Born Sidney Eugene Kelton, in Booneville, Mississippi, United States, his mother sang gospel music on the radio. She divorced his ne'er-do-well father when he was six. Afterward, they lived with his grandfather, a cotton plantation sharecropper. On weekends, he listened to down-home blues in a dirt-floored juke joint. His step father, Bob Allbritton, who played rock and roll guitar then in a manner, as it can be said that Conway Twitty, sang country songs, exposed Kelton to all types of music. His mother bought him a Sears Silvertone guitar at the age of ten, and they moved to Texas where he formed his first band, The Moven Shadows. Following a serious motorcycle accident, he played with several cover bands until "giving up" music after his first marriage. It took years of moving through various jobs, getting back into music after a divorce, and trying for a few years to get together a band, going through what he called "the worst of the worst" musicians, before he finally formed The Gene Kelton Band with bass player A. J. Fee and drummer Russel Shelby, around the time of a national blues revival sparked by Stevie Ray Vaughan. Kelton has been a full-time musician since 1983, when he began playing for tips in bars after losing his DJ job while newlywed in his second marriage and, in desperate straits, trying to support his unemployed bride and two sons from his previous marriage. While publishing Texas Blues magazine in the early 1990s, he lost everything but the rights to his songs in his second divorce. The band went through another name, The Love Buzzards, before fans called them "die hards" for playing long sessions in the hot sun suggesting their final revision. Finally, a demo tape played on KPFT helped Kelton raise enough money to release his first album. Another musician saying, "Gene you play a really mean guitar," led to his nickname and the title of the group's second album.

==Die Hard career==
In 1992, he named his current band The Die Hards, under which name they have been playing ever since. At the time of his death, Kelton was playing with drummer Ted McCumber and bass guitarist Ed Starkey (who has played with such names as the Dottie West Band).

In December 1999, he released his first blues CD (Jambone Records), Most Requested. The album was quickly picked up by several Houston Radio stations, occupying the No. 1 call-in request on some of these stations. In addition to radio coverage, which garnered him mainly local attention, his popularity spread online through such sites as mp3.com where various songs from Most Requested remained at the top 10 for two years. Kelton's making his music available for download on the internet has resulted in a listener base spanning the globe with over 150 radio stations around the world carrying his music and an average of over 150,000 hits per month on his website.

In 2003, he released his second blues CD Mean Guitar.

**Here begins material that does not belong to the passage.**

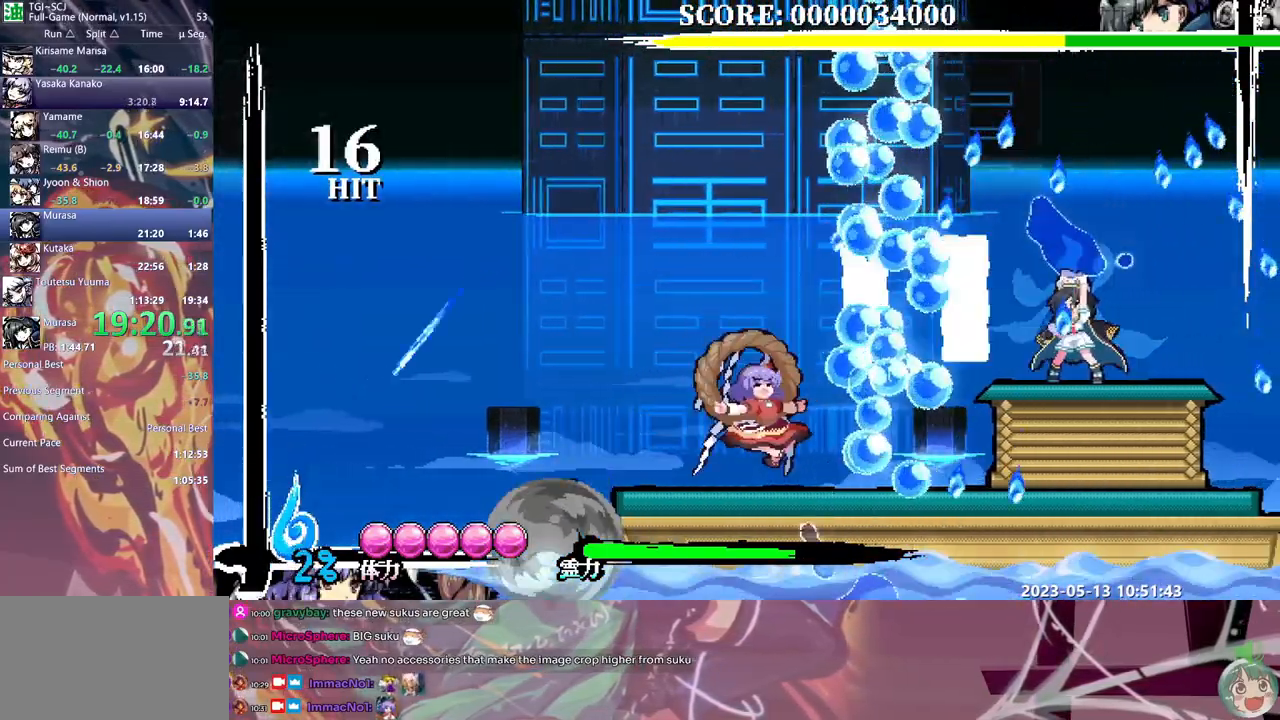
{"buttons": [], "events": [[183, "DPAD_LEFT", "down"], [383, "DPAD_LEFT", "up"]]}
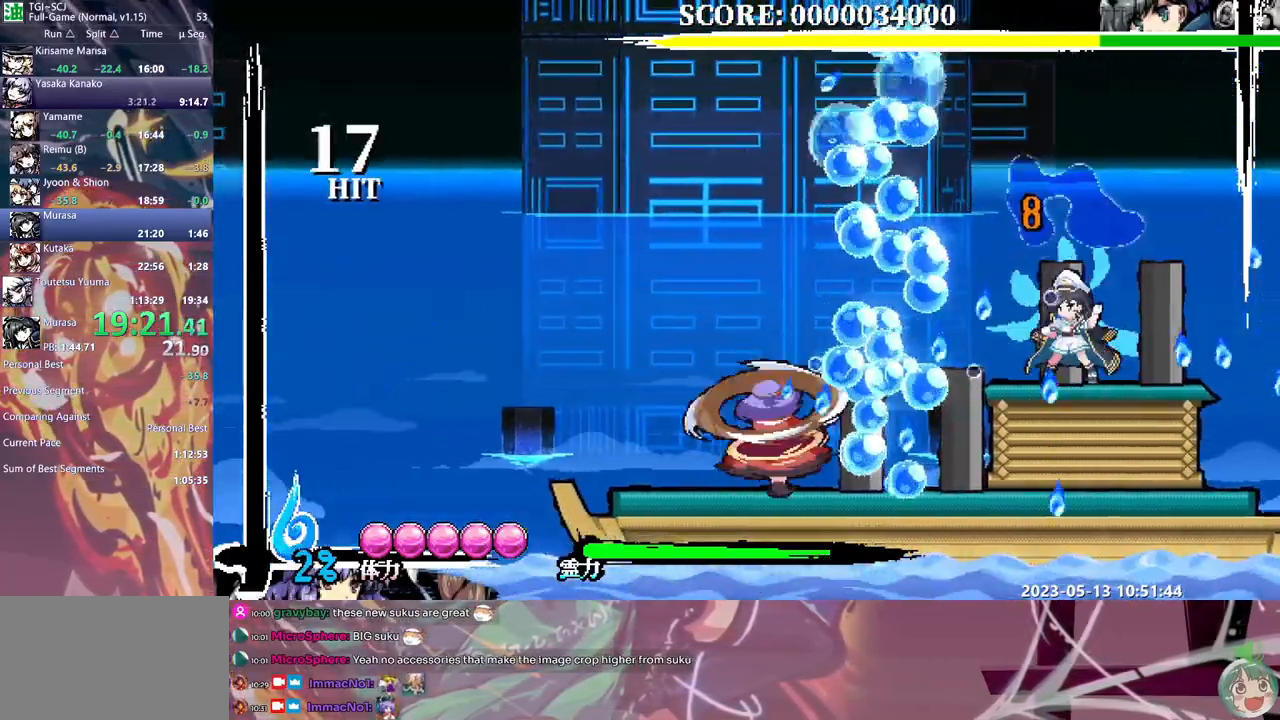
{"buttons": ["DPAD_DOWN"], "events": [[300, "DPAD_DOWN", "down"]]}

In 2007, Kelton released Going Back To Memphis: A Biker Band Tribute To Elvis, a tribute to the Elvis Presley, recorded in Sun Studios.

==Style==
Kelton's songs are most notable for powerful guitar and lyrics that range from emotional to raunchy. His raunchier songs often use innuendo, with lyrics that taken literally are perfectly benign. Such songs include: "The Avon Man", "Let Me Pump Your Gas", and "Two Thangs". Others are a little more overt in their sexuality, such as "The Texas City Dyke", "My Blow Up Lover", and, his most well-known tune, "My Baby Don't Wear No Panties", which Kelton began improvising to the tune of "Mean Mistreater" in 1988 when, after a drunken girl jumped up on a bar table, ripped off her shirt and began dancing, a guy yelled out, "That ain't nothing, my baby don't wear no panties." Eventually it evolved into the current audience participation version with fans shouting, "How do you know?" after each chorus. Discovering how audiences respond to songs with sexual innuendos, Kelton really caught their attention by beginning "The Texas City Dyke", "She's got tattoos on her titties." Gradually he developed this into his song by using all the jokes he had heard about this landmark fishing dike.

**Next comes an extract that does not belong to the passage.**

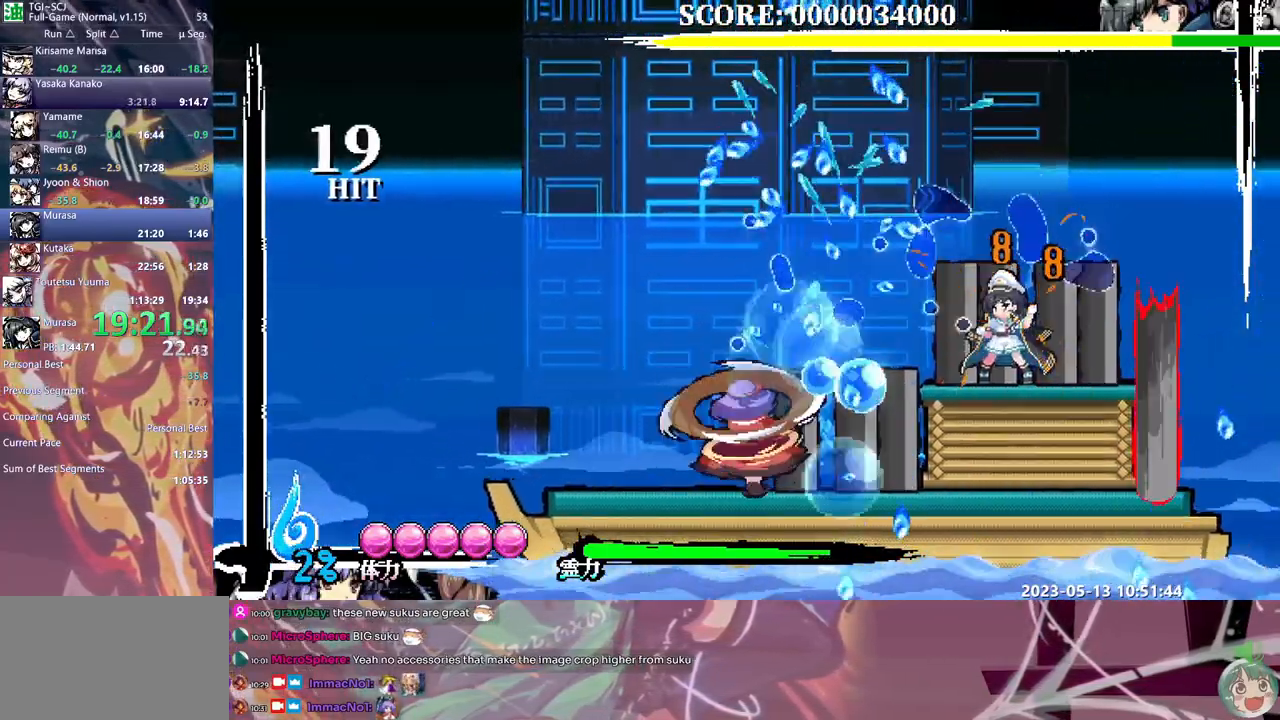
{"buttons": ["DPAD_DOWN"], "events": []}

Some of his songs have a more pained or melancholy feeling to them. Examples are the nostalgic songs "Cruisin' Texas Avenue" and "Leaving Paradise". Another common theme in several of his songs is the power of the blues. Songs like "Sweet Mother Blues" and "If Everybody Loved The Blues", extol blues music as having remarkable properties, like being able to end war and having "almighty healin' powers".

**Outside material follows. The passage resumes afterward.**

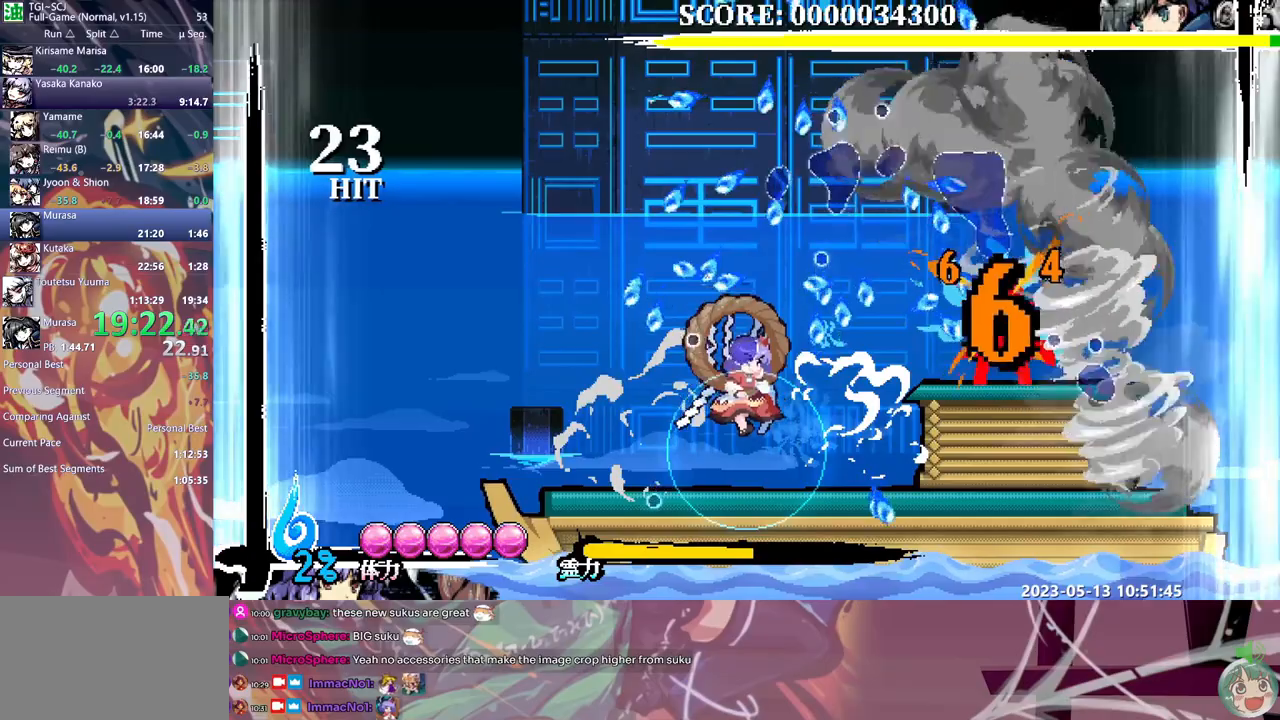
{"buttons": [], "events": [[250, "DPAD_DOWN", "up"]]}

Self-described as a performing "black leather blues and redneck rock 'n roll," Mean Gene Kelton & The Die Hards have been called by ReverbNation "one of the top Biker Rally and Blues Festival headliner acts."

==Death==
Kelton was killed on December 28, 2010, when his SUV collided head-on with a school bus in Crosby, Texas, three days before he was due to perform on New Year's Eve at Rowdy Buck's in Crosby, Texas.

==Discography==
- Most Requested (1999)
- Mean Guitar (2003)
- Going Back To Memphis: A Biker Band Tribute To Elvis (2007)
- The Lost Sessions – unpublished but available at shows

==Filmography==
- The Passage (2011)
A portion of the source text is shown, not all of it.